Overnight in Montagu, Montagu Country Inn
Day 9, Montagu – Stellenbosch (Winelands), km 200
Today we will visit the famous Cape Winelands. Spectacular mountain passes will take us first to Franschhoek and further to the 2. oldest Town in South Africa: Stellenbosch. After Check Inn, we will visit a wine farm and enjoy a wine tasting. The beginnings of the viticulture at the Cape stem from the 17th century. Dutch and especially French settlers brought the know-how and quickly gained excellent results in the sunny and fertile valleys around Stellenbosch, Paarl and Franschhoek. This is still today the heartland of wine production, but nowadays good wines also come from the Breede River, the Overberg, the Swartland and even from the Cedarberg. Many small wine farmers have joined together to form big co-operatives, the largest being the KWV - Kooperatiewe Wijnbouers Vereeniging. Other vintners have been able to survive as family businesses and many of them are well-known overseas as well. For example, the Nederburg label goes back to the year 1792. Their top wines win medals world-wide. Stellenbosch, the second oldest town in South Africa, was developed from a settlement of Dutch immigrants to whom arable land on the banks of the Eerste Rivier (first river) was given. The first govenor of the Cape, Simon van der Stel, called a small island in the Eerste Rivier where he and his men had made a camp in 1679, Stellenbosch, meaning Stel's bush.
Overnight in Stellenbosch, Stellenbosch Hotel
Day 10, Stellenbosch – Clanwilliam, km 250
Clanwilliam is one of the oldest towns in South Africa.
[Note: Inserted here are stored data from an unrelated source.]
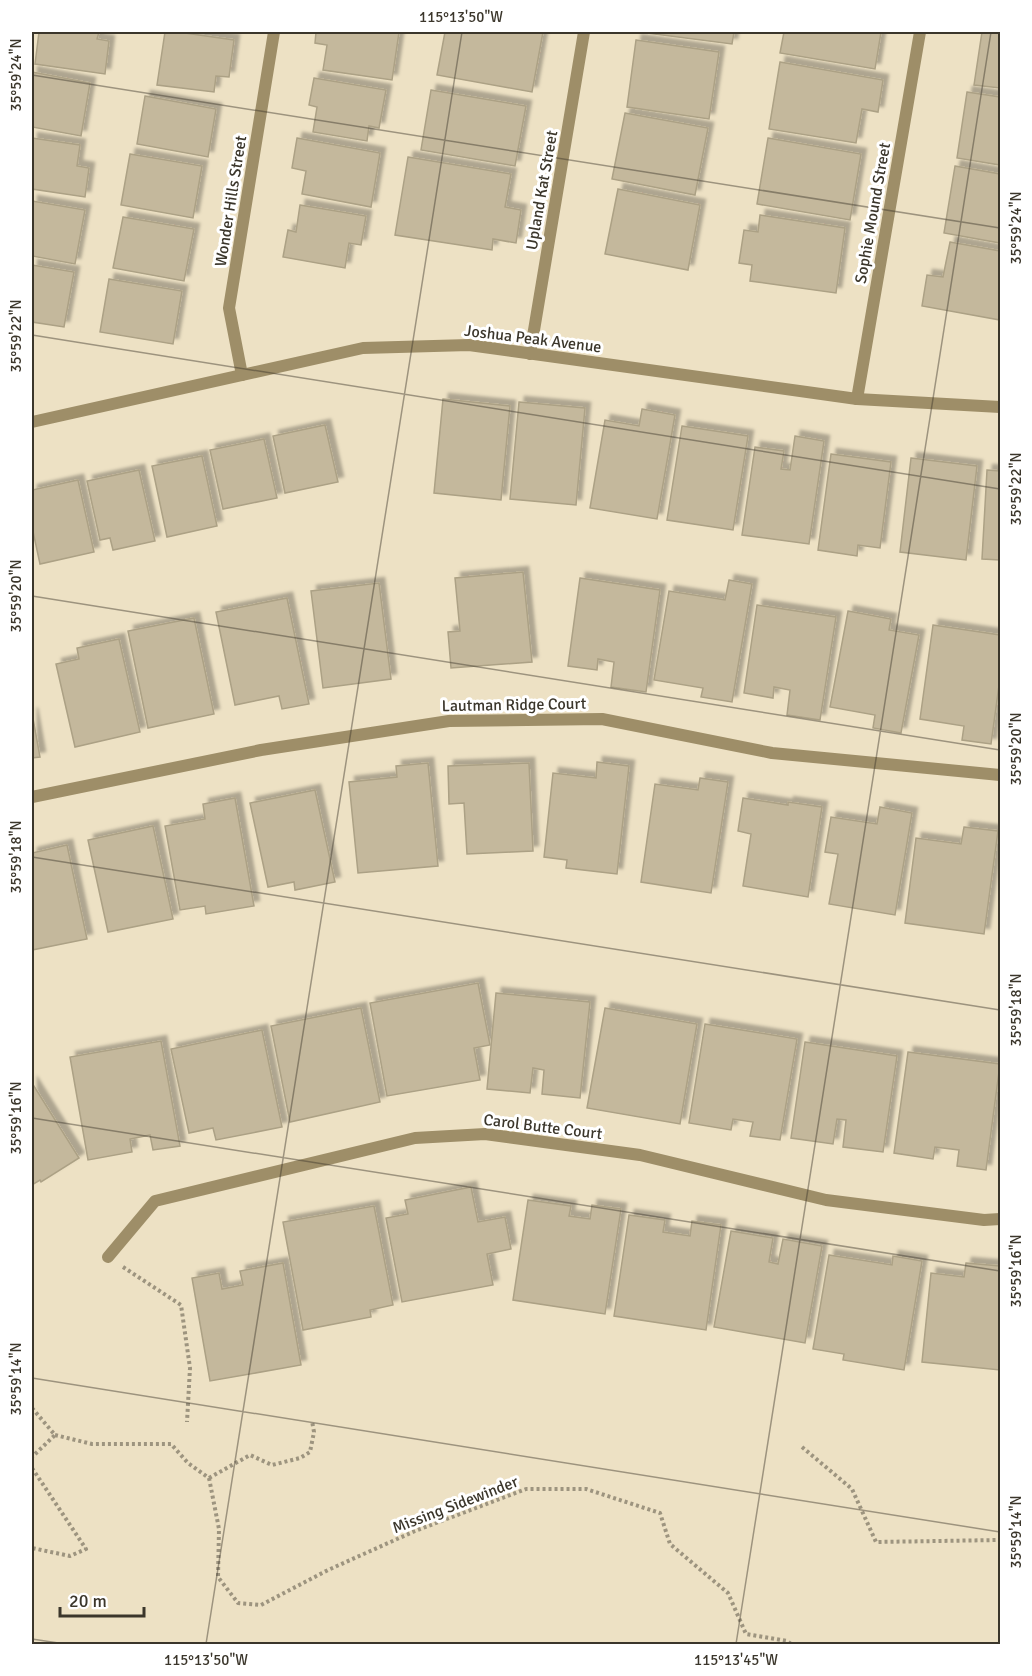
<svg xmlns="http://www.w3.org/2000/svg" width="1032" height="1676" font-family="Signika,sans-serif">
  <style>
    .building { fill: #c4b89c; stroke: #aca185; stroke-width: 1.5; filter: url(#shadow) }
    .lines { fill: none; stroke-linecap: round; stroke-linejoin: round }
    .path { stroke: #9d947f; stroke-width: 4; stroke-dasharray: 3 3; stroke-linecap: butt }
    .minor { stroke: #9e8e68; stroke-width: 12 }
    .ticks { fill: none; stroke: #3b362b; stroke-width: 1.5; stroke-opacity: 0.45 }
    .labels { text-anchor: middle; stroke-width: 6; stroke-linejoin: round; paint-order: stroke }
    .street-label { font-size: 16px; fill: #3b362b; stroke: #fff }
    .neatline { fill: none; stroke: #3b362b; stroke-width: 2 }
    .ticks-label { font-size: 15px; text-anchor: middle; fill: #3b362b }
  </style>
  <defs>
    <filter id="shadow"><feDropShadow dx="5.5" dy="-5.5" stdDeviation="1.5" flood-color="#0004"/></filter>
  </defs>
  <rect width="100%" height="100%" fill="#ede1c4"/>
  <!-- building -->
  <g class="building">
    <polygon points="39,32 99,32 97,39 109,41 105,74 35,64"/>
    <polygon points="165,32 178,32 234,40 229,77 216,76 214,92 157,85"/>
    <polygon points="316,32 399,32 392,80 323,70 327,45 315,43"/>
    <polygon points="445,32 543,32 532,92 437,75"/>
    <polygon points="639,32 734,32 732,44"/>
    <polygon points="784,32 881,32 875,69 780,53"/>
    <polygon points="982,32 1000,32 1000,88 974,85"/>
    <polygon points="636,40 719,52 709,119 627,107"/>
    <polygon points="780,62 883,80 878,112 862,109 856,143 769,129"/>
    <polygon points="32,72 90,83 81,136 32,127"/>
    <polygon points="314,78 386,90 379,128 369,126 367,141 313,132 317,107 309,105"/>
    <polygon points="431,90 526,106 515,166 421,150"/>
    <polygon points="967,92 1000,97 1000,165 957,158"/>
    <polygon points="145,96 216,109 208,157 137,144"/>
    <polygon points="625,113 708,128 695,195 612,179"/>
    <polygon points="32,138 80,145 77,166 89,168 85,197 32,189"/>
    <polygon points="297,138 380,153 371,207 302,194 306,171 292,168"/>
    <polygon points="768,138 861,154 850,220 757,204"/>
    <polygon points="130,154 202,166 193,218 121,205"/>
    <polygon points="408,157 511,174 505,207 521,210 516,243 493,239 492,250 395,235"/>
    <polygon points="955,166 1000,174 1000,243 944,233"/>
    <polygon points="618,189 700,205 688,270 605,254"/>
    <polygon points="32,201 85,210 75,264 32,256"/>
    <polygon points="300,205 366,216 361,245 349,243 345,268 283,257 288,230 296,232"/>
    <polygon points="760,215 845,228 836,293 750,281 752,265 739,263 744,230 758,232"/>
    <polygon points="123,217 194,229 184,281 113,268"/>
    <polygon points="950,242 1000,251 1000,320 922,306 927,275 943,277"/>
    <polygon points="32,265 74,272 64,327 32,322"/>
    <polygon points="109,279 182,291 173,344 100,332"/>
    <polygon points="443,399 510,406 501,500 434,493"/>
    <polygon points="519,402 585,408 576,505 510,499"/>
    <polygon points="642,409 675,415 657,519 590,508 605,420 639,426"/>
    <polygon points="325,425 338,482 285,493 273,436"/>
    <polygon points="682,426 748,436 733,530 667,520"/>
    <polygon points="795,436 824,441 809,544 742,535 755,447 784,451 781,469 790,470"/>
    <polygon points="264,439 277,498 223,509 210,450"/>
    <polygon points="831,454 891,462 880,548 858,545 857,556 818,550"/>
    <polygon points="202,456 217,526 167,537 152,466"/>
    <polygon points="911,458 977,466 966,560 900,552"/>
    <polygon points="139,470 155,541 113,550 110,538 100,540 87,481"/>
    <polygon points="987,470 1000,471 1000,560 982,559"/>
    <polygon points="78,480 94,552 40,564 32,527 32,490"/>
    <polygon points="523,572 532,662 451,668 448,632 460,631 455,578"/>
    <polygon points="580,578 660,590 646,692 611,687 614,662 598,659 597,670 568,666"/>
    <polygon points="729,580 752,584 732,702 701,697 703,688 654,680 669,591 725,600"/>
    <polygon points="379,583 391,679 323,688 311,591"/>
    <polygon points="287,598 309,704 282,709 279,696 235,705 216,612"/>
    <polygon points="757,605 836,617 820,720 787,715 790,690 774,687 773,698 744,693"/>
    <polygon points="848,611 891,619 889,630 919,635 901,733 873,728 875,715 830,707"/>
    <polygon points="194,618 214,714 148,728 128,631"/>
    <polygon points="933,625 1000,635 1000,678 991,744 962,740 964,726 920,719"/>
    <polygon points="119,639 140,732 75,747 56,664 79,659 77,648"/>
    <polygon points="32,713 40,757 32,758"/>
    <polygon points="597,762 629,766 617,874 566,868 567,860 544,857 553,773 596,778"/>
    <polygon points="428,763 438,866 358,873 349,782 397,777 396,766"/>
    <polygon points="529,763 533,851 467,854 464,803 449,804 448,766"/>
    <polygon points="700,778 728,782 711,893 641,882 655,784 698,790"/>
    <polygon points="315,790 335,882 295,890 294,882 268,887 250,803"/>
    <polygon points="235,798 254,906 206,914 205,906 180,910 165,826 205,819 203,804"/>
    <polygon points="743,798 788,805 788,802 822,807 808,897 743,886 751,834 738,831"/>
    <polygon points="880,807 912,813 895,915 829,904 838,854 825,852 831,817 877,824"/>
    <polygon points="153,826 173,919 108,932 88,840"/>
    <polygon points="964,827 998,831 984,934 905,923 916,838 961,844"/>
    <polygon points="67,845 87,939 32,950 32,853"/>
    <polygon points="478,983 490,1045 474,1048 480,1080 387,1096 370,1003"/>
    <polygon points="496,993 590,1002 580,1098 542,1094 544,1070 533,1068 530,1093 487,1089"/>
    <polygon points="361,1008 380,1102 290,1122 271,1026"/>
    <polygon points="605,1008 697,1024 680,1124 587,1108"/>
    <polygon points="705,1024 797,1039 780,1140 750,1136 753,1122 733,1119 731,1130 689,1123"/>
    <polygon points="262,1030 282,1127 216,1140 213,1128 189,1133 171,1049"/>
    <polygon points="161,1041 180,1146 153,1150 150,1135 130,1139 132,1152 88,1160 70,1057"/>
    <polygon points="805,1042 897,1056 883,1152 843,1147 846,1120 837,1119 833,1144 791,1138"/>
    <polygon points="908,1052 1000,1064 986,1170 957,1166 959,1150 935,1147 933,1159 894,1153"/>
    <polygon points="32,1083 79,1158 41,1182 40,1180 32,1185"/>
    <polygon points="471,1187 478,1222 505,1217 511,1249 487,1254 493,1285 402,1302 386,1218 408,1214 405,1200"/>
    <polygon points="528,1200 571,1206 569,1216 590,1219 592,1205 621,1209 605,1314 513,1300"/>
    <polygon points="374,1206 393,1305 370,1310 371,1317 303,1330 283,1222"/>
    <polygon points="629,1215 665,1220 663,1232 690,1236 692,1221 721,1225 706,1330 614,1316"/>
    <polygon points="731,1231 773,1238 769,1262 778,1264 783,1239 822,1246 805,1343 714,1327"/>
    <polygon points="829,1255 892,1265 893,1256 922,1261 904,1370 843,1360 844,1354 813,1349"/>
    <polygon points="283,1263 301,1365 210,1381 192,1278 219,1273 222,1289 243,1285 240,1271"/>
    <polygon points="966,1263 1000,1266 1000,1370 922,1362 931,1273 964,1277"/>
  </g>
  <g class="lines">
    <!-- path -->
    <g class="path">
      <polyline points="123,1267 181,1305 190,1368 187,1422"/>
      <polyline points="32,1408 55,1435 32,1457"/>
      <polyline points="55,1435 92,1444 171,1444 188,1463 209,1478"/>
      <polyline points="802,1447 852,1489 876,1542 1000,1540"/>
      <polyline points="32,1468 86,1549 70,1556 32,1548"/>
      <polyline points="209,1478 219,1529 218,1577 238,1603 261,1605 328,1570 415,1531 526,1489 586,1489 660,1513 670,1544 728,1593 746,1634 787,1641 791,1644"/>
      <polyline points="209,1478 250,1455 272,1465 300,1458 310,1452 314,1432 312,1421"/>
    </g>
    <!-- minor -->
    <g class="minor">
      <polyline points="530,354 584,32"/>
      <polyline points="242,375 229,308 274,32"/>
      <polyline points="857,399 920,32"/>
      <polyline points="32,422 363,348 469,345 857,399 1000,407"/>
      <polyline points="32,797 261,750 449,721 602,719 772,753 1000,775"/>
      <polyline points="108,1257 155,1201 415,1138 485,1134 640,1155 826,1200 984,1220 1000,1219"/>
    </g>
  </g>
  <!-- ticks -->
  <path class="ticks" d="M 32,75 L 1000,228M 32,335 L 1000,489M 32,596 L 1000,750M 32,857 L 1000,1010M 32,1118 L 1000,1271M 32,1378 L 1000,1532M 32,1639 L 65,1644M 206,1644 L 462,32M 736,1644 L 991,32"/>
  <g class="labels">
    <!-- street labels -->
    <g class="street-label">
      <text transform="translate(541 190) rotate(-80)" y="6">Upland Kat Street</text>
      <text transform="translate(230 201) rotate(-81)" y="6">Wonder Hills Street</text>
      <text transform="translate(872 213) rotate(-80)" y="6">Sophie Mound Street</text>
      <text transform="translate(533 338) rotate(7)" y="6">Joshua Peak Avenue</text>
      <text transform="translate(514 704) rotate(-1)" y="6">Lautman Ridge Court</text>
      <text transform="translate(543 1126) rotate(7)" y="6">Carol Butte Court</text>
      <text transform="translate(455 1504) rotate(-21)" y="6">Missing Sidewinder</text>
    </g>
  </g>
  <!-- border -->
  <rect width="1032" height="1676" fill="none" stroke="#ffffff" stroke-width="66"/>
  <!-- scale -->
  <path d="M60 1607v9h84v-9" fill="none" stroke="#3b362b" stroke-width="3"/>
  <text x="69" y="1607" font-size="18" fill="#3b362b" stroke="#ffffff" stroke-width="4.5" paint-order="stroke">20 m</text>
  <rect x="33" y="33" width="966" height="1610" class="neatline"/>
  <g class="ticks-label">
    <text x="461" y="22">115°13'50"W</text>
    <text transform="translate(16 75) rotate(-90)" y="5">35°59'24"N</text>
    <text transform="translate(1016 228) rotate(-90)" y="5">35°59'24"N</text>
    <text transform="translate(16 336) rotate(-90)" y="5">35°59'22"N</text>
    <text transform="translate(1016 489) rotate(-90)" y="5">35°59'22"N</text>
    <text transform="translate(16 596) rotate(-90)" y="5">35°59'20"N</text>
    <text transform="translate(1016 749) rotate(-90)" y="5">35°59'20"N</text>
    <text transform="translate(16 857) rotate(-90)" y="5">35°59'18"N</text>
    <text transform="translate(1016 1010) rotate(-90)" y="5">35°59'18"N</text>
    <text transform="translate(16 1118) rotate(-90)" y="5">35°59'16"N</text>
    <text transform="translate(1016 1271) rotate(-90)" y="5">35°59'16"N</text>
    <text transform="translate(16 1379) rotate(-90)" y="5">35°59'14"N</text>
    <text transform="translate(1016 1532) rotate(-90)" y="5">35°59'14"N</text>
    <text x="206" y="1665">115°13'50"W</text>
    <text x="736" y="1665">115°13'45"W</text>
  </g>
</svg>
In 1732, the Voortrekkers, the first Dutch farmers, settled along the Olifants River and in 1820, the English administration of the Cape established a Magistrate's Court here. In the beginning, the settlement grew very slowly, and a fire in 1901 destroyed almost all of the houses. Today, Clanwilliam is a flourishing town and the centre of Rooibos tea production which grows exclusively in the sandy valleys of the Cedarberg. It is being centrally marketed in Clanwilliam. Wine and citrus is also grown here. The fertile soil could only be intensively used, after a dam was constructed at the lower Olifants River. Its water runs through a wide-spread canal system to the fields.
Overnight Clanwiliam, Strassbergers Hotel
Day 11, Clanwilliam – West Coast – Cape Town, km 250
Today we head back to Cape Town via the West Coast. The West Coast National Park near Langebaan, south of the industrial port of Saldanha was created in 1985 to protect the coastal environment from d estruction. A large part of the lagoon of Langebaan belongs to the park, which protects about 30,000 hectares of coastal vegetation from destruction. In the expansive swamps of the lagoon, 250 bird species make their nests: including oystercatchers, cormorants, gannets, flamingos, seagulls and many other sea birds.